確固たる思いを伝えると、ルドルフは頷いて表情を和らげた。
「ヘルミーナ嬢の選択を尊重しよう。また君の決断に感謝するよ。……ただ、王国のために君だけが頑張る必要はない、ということだけは覚えておいてほしい」
「……分かりました」
深く頷いて顔を上げると、三人とも表情を崩し「自分たちもいるのだから」と言うように笑った。
最初は、力不足だから頑張る必要がないと言われたのかと思ったが、それは勘違いだった。ここには他にも頼れる人達が沢山いる。だから、自分だけが頑張る必要はないのだと理解した。
「事故のことは発表できないが、ヘルミーナ嬢が我が王国の騎士を助けてくれたのは事実だ。陛下が戻られたら王室からも謝礼が支払われるだろう」
「そんな、恐れ多いです」
「遠慮しないでくれ。力を使うと決めたなら、君は対価を得ることにも慣れておいた方がいいだろう。先に何か欲しい物や、必要なものはあるかな?」
一昨日のレイブロン公爵と同じ状況になり、ヘルミーナは困惑した。欲しいものは驚くほど浮かんでこない。もっと貴族令嬢らしくあれば、ドレスや宝石を望んでいたかもしれないが……。

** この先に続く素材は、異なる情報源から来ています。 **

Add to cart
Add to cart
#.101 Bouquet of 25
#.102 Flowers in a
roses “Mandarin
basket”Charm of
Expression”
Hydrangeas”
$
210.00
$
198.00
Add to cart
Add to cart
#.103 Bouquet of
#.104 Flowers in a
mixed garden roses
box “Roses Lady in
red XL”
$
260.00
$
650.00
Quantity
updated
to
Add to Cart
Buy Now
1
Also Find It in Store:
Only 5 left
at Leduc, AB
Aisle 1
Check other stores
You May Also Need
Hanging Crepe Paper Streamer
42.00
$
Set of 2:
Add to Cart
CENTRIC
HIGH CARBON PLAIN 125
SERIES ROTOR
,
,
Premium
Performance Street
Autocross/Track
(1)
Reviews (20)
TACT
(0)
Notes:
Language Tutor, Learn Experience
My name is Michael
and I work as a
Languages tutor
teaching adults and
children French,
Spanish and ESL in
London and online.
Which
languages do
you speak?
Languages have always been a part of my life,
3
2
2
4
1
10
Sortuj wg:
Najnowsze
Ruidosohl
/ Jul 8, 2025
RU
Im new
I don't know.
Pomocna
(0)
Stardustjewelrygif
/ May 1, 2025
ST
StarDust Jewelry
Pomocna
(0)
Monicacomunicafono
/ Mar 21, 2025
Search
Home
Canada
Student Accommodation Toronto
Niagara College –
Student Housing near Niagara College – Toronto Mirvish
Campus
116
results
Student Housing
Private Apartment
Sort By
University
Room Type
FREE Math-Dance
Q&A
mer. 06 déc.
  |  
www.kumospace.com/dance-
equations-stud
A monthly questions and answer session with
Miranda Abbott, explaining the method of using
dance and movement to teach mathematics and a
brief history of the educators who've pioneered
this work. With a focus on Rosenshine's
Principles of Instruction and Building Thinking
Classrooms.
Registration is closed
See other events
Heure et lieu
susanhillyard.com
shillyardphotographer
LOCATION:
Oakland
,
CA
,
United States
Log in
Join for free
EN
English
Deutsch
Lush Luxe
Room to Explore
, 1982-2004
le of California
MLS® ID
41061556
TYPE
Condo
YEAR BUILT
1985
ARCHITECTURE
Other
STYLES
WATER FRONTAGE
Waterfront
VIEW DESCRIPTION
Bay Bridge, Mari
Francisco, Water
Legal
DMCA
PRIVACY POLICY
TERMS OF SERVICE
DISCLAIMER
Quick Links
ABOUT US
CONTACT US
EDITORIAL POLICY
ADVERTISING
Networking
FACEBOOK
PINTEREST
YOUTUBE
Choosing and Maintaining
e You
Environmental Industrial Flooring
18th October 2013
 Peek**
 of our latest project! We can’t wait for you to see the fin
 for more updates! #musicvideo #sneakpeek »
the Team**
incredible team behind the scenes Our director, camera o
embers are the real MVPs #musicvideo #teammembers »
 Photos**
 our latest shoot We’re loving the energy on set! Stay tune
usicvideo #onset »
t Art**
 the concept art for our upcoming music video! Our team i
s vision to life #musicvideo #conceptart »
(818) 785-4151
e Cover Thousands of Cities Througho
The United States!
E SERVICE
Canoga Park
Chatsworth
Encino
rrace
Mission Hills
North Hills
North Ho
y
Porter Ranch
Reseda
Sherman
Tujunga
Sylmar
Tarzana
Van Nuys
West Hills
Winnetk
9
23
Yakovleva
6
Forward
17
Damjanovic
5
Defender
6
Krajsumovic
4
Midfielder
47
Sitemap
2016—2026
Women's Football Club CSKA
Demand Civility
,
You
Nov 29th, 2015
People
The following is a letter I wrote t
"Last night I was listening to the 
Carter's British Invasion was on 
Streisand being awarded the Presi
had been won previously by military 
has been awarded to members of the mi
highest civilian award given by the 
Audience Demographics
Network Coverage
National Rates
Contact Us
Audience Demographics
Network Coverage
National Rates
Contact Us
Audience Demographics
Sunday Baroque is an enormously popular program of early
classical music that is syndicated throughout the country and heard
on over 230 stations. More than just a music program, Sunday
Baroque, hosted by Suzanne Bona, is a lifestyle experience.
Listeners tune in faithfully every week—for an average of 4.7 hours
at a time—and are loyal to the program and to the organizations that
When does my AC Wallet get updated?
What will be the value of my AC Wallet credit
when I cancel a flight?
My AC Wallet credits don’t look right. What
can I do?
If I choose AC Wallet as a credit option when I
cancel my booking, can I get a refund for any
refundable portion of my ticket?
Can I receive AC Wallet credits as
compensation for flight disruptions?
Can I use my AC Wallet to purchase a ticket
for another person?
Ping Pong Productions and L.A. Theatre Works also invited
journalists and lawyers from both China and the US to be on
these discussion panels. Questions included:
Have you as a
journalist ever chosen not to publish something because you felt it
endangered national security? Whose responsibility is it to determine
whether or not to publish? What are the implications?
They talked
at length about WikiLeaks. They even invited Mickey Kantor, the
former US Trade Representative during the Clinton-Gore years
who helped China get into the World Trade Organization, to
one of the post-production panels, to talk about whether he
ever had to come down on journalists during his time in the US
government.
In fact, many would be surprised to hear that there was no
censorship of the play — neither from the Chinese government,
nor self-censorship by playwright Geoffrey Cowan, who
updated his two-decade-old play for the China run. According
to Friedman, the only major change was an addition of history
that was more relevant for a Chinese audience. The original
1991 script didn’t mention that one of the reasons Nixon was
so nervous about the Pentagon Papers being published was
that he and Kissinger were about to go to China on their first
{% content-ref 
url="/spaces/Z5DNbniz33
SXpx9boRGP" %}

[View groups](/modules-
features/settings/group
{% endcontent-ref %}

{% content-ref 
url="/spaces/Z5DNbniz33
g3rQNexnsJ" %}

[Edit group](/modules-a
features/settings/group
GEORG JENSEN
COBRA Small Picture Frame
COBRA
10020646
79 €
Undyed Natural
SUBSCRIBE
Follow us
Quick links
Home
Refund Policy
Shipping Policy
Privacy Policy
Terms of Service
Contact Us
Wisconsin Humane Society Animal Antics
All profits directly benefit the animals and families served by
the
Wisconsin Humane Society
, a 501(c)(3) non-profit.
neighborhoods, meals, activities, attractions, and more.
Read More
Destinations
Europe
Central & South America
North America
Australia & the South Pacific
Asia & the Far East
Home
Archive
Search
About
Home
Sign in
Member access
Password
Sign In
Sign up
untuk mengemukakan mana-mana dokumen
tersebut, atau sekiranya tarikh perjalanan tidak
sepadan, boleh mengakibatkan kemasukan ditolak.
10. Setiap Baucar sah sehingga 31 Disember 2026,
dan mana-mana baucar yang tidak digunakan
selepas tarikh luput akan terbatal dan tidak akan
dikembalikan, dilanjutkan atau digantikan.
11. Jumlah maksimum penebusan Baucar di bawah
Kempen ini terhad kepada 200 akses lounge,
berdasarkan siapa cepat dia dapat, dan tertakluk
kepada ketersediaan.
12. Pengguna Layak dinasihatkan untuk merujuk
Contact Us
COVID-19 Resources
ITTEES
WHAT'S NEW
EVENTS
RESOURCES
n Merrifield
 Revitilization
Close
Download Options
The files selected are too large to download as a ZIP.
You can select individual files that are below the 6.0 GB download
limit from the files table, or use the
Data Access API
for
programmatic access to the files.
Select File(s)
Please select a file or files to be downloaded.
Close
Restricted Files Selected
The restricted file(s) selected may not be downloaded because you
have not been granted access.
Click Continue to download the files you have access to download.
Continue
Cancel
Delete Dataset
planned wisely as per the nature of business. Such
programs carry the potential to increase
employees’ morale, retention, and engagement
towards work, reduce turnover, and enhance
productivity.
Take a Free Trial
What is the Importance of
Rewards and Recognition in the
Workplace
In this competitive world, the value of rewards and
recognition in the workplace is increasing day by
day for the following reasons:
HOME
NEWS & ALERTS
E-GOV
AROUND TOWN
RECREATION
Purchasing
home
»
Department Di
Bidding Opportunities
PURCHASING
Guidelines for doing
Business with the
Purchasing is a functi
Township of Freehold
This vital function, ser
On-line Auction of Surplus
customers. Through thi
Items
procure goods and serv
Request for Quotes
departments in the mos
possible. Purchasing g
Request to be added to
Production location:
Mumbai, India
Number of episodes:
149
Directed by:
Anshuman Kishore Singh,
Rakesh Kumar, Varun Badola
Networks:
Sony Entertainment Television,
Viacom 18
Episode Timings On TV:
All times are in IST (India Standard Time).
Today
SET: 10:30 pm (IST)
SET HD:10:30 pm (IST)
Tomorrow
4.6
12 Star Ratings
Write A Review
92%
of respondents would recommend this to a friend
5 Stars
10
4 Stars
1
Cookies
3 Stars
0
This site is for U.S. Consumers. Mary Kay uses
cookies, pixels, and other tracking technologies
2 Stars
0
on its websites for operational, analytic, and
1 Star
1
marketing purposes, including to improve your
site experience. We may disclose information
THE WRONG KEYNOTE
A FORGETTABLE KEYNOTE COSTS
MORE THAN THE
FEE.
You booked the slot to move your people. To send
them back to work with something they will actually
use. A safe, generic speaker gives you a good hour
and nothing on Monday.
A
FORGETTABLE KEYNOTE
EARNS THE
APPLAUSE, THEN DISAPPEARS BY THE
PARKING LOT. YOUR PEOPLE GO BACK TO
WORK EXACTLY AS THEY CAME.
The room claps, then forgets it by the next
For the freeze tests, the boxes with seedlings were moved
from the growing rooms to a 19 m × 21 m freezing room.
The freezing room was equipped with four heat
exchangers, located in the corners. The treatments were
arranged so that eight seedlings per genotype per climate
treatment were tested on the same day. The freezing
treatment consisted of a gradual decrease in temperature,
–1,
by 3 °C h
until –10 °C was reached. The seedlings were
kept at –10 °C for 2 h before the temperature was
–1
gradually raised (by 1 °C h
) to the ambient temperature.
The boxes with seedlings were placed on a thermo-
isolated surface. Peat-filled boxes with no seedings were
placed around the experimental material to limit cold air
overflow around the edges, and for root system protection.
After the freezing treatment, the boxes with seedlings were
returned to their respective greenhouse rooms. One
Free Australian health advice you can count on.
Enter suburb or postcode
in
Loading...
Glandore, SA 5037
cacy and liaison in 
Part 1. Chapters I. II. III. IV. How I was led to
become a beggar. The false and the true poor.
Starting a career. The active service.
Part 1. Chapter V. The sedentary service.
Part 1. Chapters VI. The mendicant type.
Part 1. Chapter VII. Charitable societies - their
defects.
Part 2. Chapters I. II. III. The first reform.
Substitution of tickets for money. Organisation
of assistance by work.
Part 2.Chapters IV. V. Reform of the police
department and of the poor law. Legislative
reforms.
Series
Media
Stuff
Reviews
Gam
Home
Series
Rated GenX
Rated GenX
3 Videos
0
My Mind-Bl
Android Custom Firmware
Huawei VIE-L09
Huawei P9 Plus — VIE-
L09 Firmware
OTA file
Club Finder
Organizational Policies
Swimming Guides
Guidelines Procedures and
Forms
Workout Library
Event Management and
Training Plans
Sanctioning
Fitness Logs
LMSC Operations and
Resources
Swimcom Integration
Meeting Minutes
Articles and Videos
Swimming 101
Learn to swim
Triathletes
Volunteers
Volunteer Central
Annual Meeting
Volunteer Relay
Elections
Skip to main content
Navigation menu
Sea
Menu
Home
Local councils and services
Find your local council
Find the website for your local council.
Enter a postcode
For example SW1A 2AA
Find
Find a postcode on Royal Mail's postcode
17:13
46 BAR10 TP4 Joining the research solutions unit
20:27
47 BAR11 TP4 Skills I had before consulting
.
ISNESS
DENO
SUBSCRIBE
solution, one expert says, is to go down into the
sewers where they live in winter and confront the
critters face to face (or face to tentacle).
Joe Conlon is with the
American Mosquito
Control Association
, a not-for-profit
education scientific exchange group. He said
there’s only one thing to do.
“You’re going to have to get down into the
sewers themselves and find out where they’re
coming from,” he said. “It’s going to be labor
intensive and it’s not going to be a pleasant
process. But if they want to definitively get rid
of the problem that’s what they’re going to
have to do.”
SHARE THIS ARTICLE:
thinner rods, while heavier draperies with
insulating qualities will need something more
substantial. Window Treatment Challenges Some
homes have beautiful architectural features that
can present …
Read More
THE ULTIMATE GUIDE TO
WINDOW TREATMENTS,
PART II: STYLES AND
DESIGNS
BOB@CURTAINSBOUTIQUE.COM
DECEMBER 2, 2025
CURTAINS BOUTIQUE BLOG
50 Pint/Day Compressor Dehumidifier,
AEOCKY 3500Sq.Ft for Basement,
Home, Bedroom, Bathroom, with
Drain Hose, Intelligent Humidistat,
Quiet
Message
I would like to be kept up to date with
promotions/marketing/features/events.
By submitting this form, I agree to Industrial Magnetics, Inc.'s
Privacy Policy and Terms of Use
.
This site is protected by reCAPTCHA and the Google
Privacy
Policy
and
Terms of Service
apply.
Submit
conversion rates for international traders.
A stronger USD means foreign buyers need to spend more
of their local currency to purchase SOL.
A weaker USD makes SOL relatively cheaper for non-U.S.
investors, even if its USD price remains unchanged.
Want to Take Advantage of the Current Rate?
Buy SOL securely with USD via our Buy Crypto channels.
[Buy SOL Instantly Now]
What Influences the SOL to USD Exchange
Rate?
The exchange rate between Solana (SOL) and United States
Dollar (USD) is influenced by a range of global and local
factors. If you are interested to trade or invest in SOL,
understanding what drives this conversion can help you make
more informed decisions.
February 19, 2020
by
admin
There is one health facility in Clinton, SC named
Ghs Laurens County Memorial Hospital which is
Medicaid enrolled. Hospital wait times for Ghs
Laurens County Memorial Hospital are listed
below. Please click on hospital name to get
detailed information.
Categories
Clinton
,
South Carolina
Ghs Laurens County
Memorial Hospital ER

けれど、王宮に来る間に必要なものは買い揃えてしまったし、何より質素で地味な身なりを強いられてきたヘルミーナは着飾ることに消極的だった。それは簡単に変えられるものではない。
思い悩んだ末、一つだけ必要な物を思い出して口を開いた。
「あの、実は……騎士の皆さんに使った青い瓶ですが、本来は王室へ献上させていただこうと思っていた品であり」
「王室への献上品か、なるほど」
「……ご存知の通り、献上する前に使ってしまいましたが」
本当ならあの青い瓶は「王国に力を捧げる」というヘルミーナの意志であり、忠誠であり、神聖魔法の確かな証拠でもあった。他にも魔法水の研究材料になればと思っていたが、肝心の中身は一昨日の内にほぼ使い切ってしまった。……王室への献上品を。
すると、聞いていたルドルフの目が鋭くなった気がする。横にいたアネッサは「まあ」と声を上げて、あとは扇で口元を隠してしまった。カイザーは隣でキョトンとしている。それでもヘルミーナは肩を竦めつつ話を続けた。
「それで、改めてご用意したいと考えているのですが、青い瓶ですと中身が見えず不安になられる方がいらっしゃったので、何か他に良い入れ物はないかと思い……いえ、考えました、次第です……」
話しながら、これは何かの罪に問われるかもしれないと不安になってくる。
それなのに、三人ともヘルミーナから視線を逸し始めた。アネッサは顔まで隠し、ルドルフとカイザーは口元を押さえて肩を震わせている。ヘルミーナにとっては笑い事ではないのに。
「ふぅー……。ああ、ごめんね。君の希望は分かった。献上品に相応しい入れ物なら明日にでも用意させよう。無論、何の罪にも問わないから安心してほしい。ただ君が魔法を使う時は、同席させてもらってもいいかな?」
「それはもちろん、大丈夫です」
また寿命が縮むかと思ったが、今回も無事に済んだことにホッと胸を撫で下ろした。
一安心したヘルミーナはお茶の入ったカップを持ち上げる。それから、高貴な御三方がいつまで笑いを堪えられるか、暫く見守ることにした。